### CONSIGNES
- A) Répondez à ces questions à l'aide de l'extrait sur les semences ci-dessous.
(i) Combien d'eurodéputés se sont prononcés en faveur du projet de la Commission ?
(ii) Dans quelle ville le Parlement européen était-il réuni pour ce vote ?
(iii) Selon José Bové, quel renforcement la proposition entraîne-t-elle ?
- B) Poursuivez l'extrait sur les semences ci-dessous en reprenant juste après sa dernière phrase.

### EXTRAIT DU TEXTE
━━━

" Dix mois après sa présentation, un projet de la Commission européenne censé « simplifier » la commercialisation des semences au sein de l'Union a été massivement désavoué, mardi 11 mars, par le Parlement européen, réuni à Strasbourg. Le texte a réussi l'exploit de fédérer la totalité des familles politiques contre lui, seuls quinze eurodéputés – contre 650 – s'étant prononcés en sa faveur.
« Cette proposition de règlement cherchait à ménager la chèvre et le chou, constate l'eurodéputé écologiste José Bové, qui a appelé à son rejet. On y trouve un certain nombre d'avancées – petites mais intéressantes pour les ONG et les réseaux de petits producteurs –, mais, en même temps, elle aboutit au renforcement de la concentration du marché des semences entre les mains de quelques grands groupes internationaux. »

━━━

### DOCUMENTS SOURCES
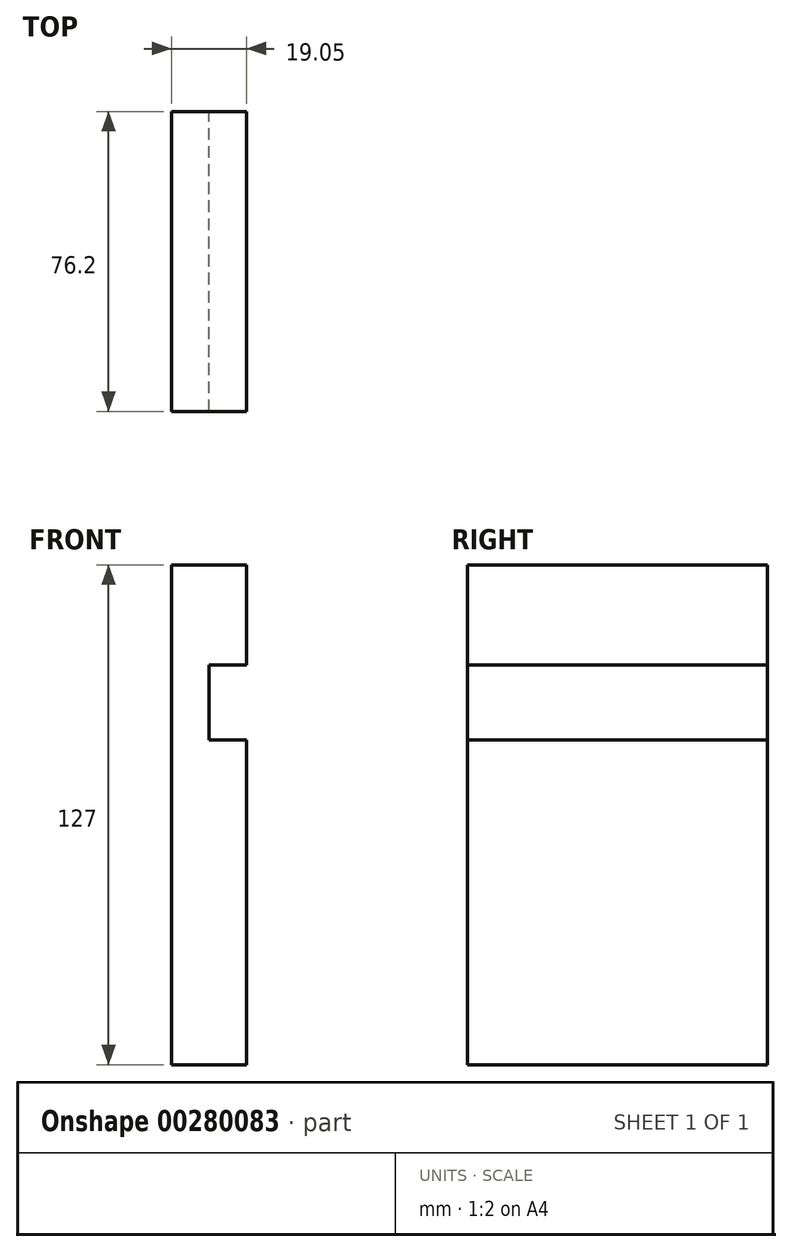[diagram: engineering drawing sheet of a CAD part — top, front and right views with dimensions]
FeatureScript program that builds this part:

━━━

### CORRIGÉ DES EXERCICES
- A)
(i) Quinze eurodéputés, contre 650.
(ii) À Strasbourg.
(iii) Le renforcement de la concentration du marché des semences entre les mains de quelques grands groupes internationaux.

- B)
Aussi bien le président socialiste de la commission agriculture du Parlement européen, l'Italien Paolo De Castro, que le rapporteur conservateur du texte, son compatriote Sergio Paolo Francesco Silvestris, se sont mobilisés contre le texte de Bruxelles. Ils lui reprochent notamment de substituer à une série de directives un règlement qui s'imposerait aux Etats membres directement – sans nécessiter une transposition nationale – et donnerait un pouvoir accru à la Commission.
Tonio Borg, le commissaire à la santé et à la consommation, a donc échoué à convaincre les eurodéputés que « l'objectif de cette proposition est simplement d'assurer l'identification et la qualité des semences vendues aux usagers », ainsi qu'il l'avait déclaré devant le Parlement à la veille du vote. Selon lui, le texte vise à harmoniser et à accélérer le processus d'enregistrement des semences sur le catalogue officiel européen, qui recense les quelque 30 000 variétés autorisées à la culture au sein de l'Union.
DOSSIER POLITIQUE
Le projet prévoit de simplifier le processus d'inscription d'une variété au catalogue. Parallèlement, il reconnaît le droit des agriculteurs à utiliser leurs propres semences (appelées « semences de ferme ») et allège les restrictions imposées à la commercialisation des variétés anciennes.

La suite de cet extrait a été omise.